В нем еще бушевали чувства, испытанные на «Риенци»; искушение политикой усиливалось от ежедневного чтения газет; кумиром Гитлера был Шёнерер.[6] Еще в отрочестве он опирался на Шёнерера, ссорясь с отцом. Шёнерер был австрийцем, влюбленным в Германию; не приемля всего не немецкого, он ратовал за воссоединение Австрии с рейхом; в тринадцать лет Гитлер любил повторять эту критику австрийского государства, чтобы позлить отца, всю жизнь ему служившего. В дальнейшем, столкнувшись с многочисленными народами, смешавшимися в космополитической Вене, он любил успокаивать себя, думая, вслед за Шёнерером, что, будучи немцем, он выше всех. Он симпатизировал и его антикатолицизму, антилиберализму, антисоциализму, короче говоря, его противостоянию всем малознакомым доктринам, в которых Гитлер не находил своего места. Одна деталь, совсем незначительная и почти неприличная, сделала Гитлера ярым сторонником Шёнерера: идеолог утверждал, что следует оставаться холостяком до двадцати пяти лет, чтобы сохранить здоровье и все физические и умственные силы для германской расы. Его принципы гигиены привели в восторг Гитлера, неосознанно применявшего их на практике; он нашел научное и моральное оправдание своему поведению; целомудрие Гитлера из проблемы стало добродетелью, как и его нелюбовь к мясу и алкоголю, в которых и Шёнерер подозревал разврат. Шёнерер оправдывал его. Шёнерер был его Риенци.

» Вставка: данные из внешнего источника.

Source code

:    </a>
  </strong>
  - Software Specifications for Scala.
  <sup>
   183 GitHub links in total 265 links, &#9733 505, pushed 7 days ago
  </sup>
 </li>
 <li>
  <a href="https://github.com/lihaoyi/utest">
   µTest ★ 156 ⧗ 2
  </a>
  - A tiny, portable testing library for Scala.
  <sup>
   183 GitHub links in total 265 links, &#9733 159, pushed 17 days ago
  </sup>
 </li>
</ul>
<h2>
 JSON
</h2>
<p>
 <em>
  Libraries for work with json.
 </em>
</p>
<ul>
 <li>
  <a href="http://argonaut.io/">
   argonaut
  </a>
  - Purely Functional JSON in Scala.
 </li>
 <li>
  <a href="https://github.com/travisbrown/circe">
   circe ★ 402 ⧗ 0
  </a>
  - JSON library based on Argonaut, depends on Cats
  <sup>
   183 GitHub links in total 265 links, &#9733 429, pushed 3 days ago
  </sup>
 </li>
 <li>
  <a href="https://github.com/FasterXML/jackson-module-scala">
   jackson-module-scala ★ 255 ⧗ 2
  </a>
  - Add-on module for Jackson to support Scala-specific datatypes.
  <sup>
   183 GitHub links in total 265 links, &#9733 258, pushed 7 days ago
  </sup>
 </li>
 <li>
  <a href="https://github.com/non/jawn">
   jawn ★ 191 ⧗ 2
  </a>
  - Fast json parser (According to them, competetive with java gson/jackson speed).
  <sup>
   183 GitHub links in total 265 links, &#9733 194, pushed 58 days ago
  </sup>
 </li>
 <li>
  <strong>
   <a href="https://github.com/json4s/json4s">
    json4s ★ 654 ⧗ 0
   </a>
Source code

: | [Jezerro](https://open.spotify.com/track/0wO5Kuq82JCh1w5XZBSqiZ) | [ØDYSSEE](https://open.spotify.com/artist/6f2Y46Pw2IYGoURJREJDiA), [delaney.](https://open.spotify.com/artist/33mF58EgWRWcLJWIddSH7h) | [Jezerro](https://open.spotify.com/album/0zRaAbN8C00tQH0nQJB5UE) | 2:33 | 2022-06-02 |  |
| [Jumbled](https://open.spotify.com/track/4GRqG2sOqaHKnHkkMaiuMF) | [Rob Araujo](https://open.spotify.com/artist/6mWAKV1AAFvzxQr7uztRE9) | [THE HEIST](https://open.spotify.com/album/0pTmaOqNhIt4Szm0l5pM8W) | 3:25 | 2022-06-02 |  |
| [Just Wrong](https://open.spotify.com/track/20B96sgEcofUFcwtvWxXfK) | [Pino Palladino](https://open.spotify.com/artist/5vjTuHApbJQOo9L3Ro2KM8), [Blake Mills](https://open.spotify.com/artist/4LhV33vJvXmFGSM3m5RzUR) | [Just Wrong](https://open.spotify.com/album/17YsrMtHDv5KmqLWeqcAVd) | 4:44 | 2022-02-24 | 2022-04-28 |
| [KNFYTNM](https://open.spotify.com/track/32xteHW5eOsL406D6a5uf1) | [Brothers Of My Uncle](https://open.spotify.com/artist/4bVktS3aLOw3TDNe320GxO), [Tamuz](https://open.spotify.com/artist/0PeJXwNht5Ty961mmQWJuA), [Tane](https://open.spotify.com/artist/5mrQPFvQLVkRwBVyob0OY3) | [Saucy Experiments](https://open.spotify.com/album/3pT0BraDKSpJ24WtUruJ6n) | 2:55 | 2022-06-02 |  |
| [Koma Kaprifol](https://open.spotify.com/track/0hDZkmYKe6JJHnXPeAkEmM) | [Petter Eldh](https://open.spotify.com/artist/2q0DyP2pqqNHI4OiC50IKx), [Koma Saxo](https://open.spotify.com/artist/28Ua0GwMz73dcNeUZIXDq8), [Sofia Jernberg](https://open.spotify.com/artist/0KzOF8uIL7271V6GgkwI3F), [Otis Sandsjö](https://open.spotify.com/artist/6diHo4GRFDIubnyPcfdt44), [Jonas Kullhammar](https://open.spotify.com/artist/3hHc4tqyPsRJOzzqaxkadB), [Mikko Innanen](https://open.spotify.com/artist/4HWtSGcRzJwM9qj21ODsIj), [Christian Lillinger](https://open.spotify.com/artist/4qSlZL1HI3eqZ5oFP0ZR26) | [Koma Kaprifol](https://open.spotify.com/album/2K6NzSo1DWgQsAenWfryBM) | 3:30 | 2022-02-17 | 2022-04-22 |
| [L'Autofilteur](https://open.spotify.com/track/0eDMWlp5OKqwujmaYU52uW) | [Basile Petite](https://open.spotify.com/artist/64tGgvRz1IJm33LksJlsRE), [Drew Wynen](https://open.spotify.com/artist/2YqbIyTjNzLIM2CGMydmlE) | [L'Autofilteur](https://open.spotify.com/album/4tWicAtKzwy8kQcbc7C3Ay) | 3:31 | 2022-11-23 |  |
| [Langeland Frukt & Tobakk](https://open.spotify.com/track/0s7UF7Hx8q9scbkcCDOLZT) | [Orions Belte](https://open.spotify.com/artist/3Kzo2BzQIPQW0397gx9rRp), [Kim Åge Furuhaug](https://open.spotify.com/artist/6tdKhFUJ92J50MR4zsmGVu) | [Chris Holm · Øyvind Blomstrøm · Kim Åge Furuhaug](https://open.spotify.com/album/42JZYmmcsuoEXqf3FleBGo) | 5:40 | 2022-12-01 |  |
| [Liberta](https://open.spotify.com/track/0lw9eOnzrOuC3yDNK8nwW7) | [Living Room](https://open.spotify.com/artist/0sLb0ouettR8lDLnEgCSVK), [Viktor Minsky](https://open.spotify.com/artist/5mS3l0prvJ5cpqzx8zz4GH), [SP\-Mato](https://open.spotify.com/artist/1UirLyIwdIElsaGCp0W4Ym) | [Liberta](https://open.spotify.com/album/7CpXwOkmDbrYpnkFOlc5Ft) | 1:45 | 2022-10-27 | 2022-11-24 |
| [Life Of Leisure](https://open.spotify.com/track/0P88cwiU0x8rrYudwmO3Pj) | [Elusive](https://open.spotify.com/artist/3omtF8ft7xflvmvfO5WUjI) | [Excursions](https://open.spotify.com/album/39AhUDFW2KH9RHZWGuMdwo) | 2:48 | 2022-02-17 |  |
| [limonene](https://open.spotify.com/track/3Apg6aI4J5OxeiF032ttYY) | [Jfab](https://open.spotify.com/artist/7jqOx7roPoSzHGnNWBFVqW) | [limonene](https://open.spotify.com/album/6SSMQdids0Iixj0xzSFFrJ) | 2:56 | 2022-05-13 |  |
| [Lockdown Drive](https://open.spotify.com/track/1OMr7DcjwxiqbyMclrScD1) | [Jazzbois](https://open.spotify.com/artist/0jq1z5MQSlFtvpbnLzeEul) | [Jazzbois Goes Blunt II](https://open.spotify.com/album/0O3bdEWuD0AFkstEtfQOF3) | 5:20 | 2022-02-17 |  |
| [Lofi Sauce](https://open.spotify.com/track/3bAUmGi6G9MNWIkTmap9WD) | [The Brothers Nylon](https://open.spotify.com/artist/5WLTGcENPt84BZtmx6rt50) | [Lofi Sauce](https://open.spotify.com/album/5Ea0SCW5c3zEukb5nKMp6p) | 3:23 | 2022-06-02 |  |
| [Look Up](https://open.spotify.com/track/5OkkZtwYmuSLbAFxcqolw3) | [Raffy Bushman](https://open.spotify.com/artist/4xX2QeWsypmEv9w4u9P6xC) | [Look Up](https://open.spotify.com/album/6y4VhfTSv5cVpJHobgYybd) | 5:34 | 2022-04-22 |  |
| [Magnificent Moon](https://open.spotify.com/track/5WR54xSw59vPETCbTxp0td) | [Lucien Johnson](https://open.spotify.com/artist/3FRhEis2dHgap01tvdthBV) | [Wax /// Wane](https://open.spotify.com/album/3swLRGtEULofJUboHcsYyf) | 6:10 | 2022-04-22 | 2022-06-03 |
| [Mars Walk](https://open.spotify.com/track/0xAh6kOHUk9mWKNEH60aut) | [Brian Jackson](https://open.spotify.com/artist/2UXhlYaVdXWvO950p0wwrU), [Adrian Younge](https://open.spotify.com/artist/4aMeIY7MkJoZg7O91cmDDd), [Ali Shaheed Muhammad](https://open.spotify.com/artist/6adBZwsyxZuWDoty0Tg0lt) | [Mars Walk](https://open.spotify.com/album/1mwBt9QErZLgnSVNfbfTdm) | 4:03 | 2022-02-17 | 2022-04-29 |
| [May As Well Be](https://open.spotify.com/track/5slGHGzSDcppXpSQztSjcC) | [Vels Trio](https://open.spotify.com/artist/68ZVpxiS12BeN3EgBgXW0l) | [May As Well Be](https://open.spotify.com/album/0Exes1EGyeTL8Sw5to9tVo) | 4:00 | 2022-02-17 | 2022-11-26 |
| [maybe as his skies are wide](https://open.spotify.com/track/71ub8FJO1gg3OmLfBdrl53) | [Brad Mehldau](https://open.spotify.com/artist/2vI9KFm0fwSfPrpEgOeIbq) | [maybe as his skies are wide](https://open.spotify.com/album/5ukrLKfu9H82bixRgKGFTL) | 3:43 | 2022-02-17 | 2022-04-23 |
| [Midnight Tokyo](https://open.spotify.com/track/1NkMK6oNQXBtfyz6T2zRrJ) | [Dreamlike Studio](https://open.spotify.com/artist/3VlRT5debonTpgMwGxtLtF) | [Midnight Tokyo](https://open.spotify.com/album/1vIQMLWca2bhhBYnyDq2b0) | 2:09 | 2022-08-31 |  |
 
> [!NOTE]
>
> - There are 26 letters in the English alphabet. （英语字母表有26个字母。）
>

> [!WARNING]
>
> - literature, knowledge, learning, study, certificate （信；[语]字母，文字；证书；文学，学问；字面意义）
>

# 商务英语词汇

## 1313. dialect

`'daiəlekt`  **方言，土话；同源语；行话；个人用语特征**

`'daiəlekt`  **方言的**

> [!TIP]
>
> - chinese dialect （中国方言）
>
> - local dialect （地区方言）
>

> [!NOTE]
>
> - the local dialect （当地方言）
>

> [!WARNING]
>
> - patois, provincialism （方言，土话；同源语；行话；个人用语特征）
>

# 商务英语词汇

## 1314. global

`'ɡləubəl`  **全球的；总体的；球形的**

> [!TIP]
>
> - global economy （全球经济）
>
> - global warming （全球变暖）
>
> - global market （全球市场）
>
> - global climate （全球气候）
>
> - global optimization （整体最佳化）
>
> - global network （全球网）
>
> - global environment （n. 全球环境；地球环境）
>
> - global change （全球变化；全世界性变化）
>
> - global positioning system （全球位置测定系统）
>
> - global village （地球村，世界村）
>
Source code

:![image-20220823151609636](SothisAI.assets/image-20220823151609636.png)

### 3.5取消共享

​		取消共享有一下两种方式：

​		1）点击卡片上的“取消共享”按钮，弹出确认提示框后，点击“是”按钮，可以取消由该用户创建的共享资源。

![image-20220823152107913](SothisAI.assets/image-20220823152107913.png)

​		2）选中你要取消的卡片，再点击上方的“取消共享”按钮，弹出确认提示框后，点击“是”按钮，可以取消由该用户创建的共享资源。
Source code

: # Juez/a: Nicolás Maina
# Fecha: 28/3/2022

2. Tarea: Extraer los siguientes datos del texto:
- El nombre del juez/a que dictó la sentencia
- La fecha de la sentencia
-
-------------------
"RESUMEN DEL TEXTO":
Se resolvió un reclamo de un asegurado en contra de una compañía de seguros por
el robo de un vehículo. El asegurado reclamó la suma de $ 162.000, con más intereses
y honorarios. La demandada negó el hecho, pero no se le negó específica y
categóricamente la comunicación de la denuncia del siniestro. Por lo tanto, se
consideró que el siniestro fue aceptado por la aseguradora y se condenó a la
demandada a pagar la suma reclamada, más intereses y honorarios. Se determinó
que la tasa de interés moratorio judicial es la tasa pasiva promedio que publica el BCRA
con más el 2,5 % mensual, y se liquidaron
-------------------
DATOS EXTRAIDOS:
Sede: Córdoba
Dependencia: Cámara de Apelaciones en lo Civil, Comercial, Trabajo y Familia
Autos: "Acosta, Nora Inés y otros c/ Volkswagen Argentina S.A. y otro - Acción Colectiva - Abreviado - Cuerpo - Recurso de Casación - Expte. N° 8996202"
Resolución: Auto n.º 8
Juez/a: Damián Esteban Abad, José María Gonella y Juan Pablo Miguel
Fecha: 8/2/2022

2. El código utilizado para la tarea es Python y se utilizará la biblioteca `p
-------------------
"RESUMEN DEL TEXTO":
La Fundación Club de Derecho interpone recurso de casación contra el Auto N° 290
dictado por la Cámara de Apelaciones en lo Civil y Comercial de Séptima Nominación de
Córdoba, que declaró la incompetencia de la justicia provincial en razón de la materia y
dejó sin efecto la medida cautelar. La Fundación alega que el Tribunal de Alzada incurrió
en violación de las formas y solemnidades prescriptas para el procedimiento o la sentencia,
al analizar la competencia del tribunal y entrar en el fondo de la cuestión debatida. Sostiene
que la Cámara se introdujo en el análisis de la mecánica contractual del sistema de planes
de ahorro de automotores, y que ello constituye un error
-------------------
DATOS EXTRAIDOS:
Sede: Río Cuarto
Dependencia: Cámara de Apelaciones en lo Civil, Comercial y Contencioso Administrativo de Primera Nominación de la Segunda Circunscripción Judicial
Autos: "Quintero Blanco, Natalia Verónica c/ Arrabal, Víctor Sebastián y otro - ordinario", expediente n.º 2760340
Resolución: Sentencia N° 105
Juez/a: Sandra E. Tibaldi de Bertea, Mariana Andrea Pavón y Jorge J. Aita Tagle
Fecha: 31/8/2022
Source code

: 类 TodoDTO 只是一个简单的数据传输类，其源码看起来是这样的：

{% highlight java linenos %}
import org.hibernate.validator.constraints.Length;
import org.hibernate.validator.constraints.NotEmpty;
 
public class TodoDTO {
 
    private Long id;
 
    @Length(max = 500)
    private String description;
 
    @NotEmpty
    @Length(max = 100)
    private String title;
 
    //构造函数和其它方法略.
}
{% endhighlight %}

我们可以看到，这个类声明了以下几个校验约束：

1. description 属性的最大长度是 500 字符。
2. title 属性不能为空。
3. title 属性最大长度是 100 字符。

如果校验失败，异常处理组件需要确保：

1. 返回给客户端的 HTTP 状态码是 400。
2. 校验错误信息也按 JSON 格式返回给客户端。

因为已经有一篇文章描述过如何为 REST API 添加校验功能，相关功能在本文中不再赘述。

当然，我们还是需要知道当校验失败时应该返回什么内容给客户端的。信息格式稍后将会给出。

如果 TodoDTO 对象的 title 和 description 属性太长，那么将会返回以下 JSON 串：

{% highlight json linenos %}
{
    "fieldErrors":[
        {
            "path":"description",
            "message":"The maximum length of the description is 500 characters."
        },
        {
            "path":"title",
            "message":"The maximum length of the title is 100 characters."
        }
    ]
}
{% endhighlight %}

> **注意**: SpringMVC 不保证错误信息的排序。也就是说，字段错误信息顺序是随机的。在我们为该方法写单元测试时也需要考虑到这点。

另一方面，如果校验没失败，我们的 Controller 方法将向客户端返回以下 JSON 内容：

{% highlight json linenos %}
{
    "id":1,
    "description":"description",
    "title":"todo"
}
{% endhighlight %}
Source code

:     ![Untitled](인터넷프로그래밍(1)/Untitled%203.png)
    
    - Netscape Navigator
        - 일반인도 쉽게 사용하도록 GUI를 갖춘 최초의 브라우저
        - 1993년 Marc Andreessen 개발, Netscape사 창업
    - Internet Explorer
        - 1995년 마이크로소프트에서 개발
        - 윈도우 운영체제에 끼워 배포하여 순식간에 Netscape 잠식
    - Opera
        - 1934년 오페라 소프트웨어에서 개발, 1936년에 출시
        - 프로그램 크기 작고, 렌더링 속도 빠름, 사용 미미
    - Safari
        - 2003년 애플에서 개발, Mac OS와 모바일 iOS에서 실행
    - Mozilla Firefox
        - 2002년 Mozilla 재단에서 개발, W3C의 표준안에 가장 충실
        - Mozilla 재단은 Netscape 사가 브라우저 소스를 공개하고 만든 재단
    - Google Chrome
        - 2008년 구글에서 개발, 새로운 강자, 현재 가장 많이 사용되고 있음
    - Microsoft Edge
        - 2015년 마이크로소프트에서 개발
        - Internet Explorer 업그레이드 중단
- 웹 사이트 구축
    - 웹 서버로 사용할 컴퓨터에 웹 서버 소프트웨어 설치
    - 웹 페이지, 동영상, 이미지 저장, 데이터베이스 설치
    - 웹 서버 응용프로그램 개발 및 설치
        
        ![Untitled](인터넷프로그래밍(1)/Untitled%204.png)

– Почему же ты не вступишь в его движение? – спрашивал иногда Ханиш, на которого изливался этот энтузиазм.
– Да я вступлю… вступлю… – уклончиво отвечал Гитлер.
Почему он сторонился общественной деятельности? Потому что инстинктивно чувствовал себя неспособным примкнуть к какой бы то ни было группе. Это было как учеба – деятельность осознанная, реальная и к чему-то обязывающая. Гитлер предпочитал мечтать.
Кроме того, его возмущал антисемитизм Шёнерера. Антисемитизм вообще был одной из его главных политических проблем: почему все, кем он безумно восхищался, были антисемитами? Шопенгауэр, Ницше, Вагнер, Шёнерер… Все они, при прекрасных и благородных суждениях, опускались до гнусной ненависти. Это сбивало Гитлера с толку. Он не видел связи между антисемитизмом Ницше и его духовным наследием. То же и с Вагнером… Как гении могли так низко пасть? Он прощал им эту ненависть, как отрыжку, но удивлялся, что она так часто встречается.
Иногда он участвовал в политических спорах, ведущихся в гостиной. Поначалу он воздерживался, чтобы не разрушать образа, который создал молчанием и уединением, держась на расстоянии от всех и никого не подпуская близко. Но порой его сдержанность давала трещину, он не мог не вмешиваться, слыша глупости; тогда он ломал карандаш о стол, вскакивал и бушевал, раскачиваясь из стороны в сторону на волнах своего возмущения. Слова шли трудно, рубленые, рявкающие, откровенно непарламентские.
Ответом становилось неловкое молчание. Никто с ним не спорил. Когда он умолкал, наступала долгая пауза, потом, выждав приличное время, все как ни в чем не бывало продолжали болтать на безобидные темы. Гитлер мыслил достаточно здраво, чтобы понять: даром красноречия он не обладает. Пламя согревало лишь его самого. Его не слушали – только терпели. Ждали, когда минует кризис. Ему давали понять: мы на тебя не в обиде – можно ли пенять одноногому за хромоту, – но лучше помолчи. В последний раз, когда он подобным образом вспылил – защищая своих друзей-евреев из общежития и еврейских лавочников, покупавших у него картины, – удрученность во взглядах этих господ была такой, как будто он прилюдно обделался, и он сел, твердо пообещав себе никогда больше не выступать на публике. В этот день Гитлер мысленно навсегда отказался от политики.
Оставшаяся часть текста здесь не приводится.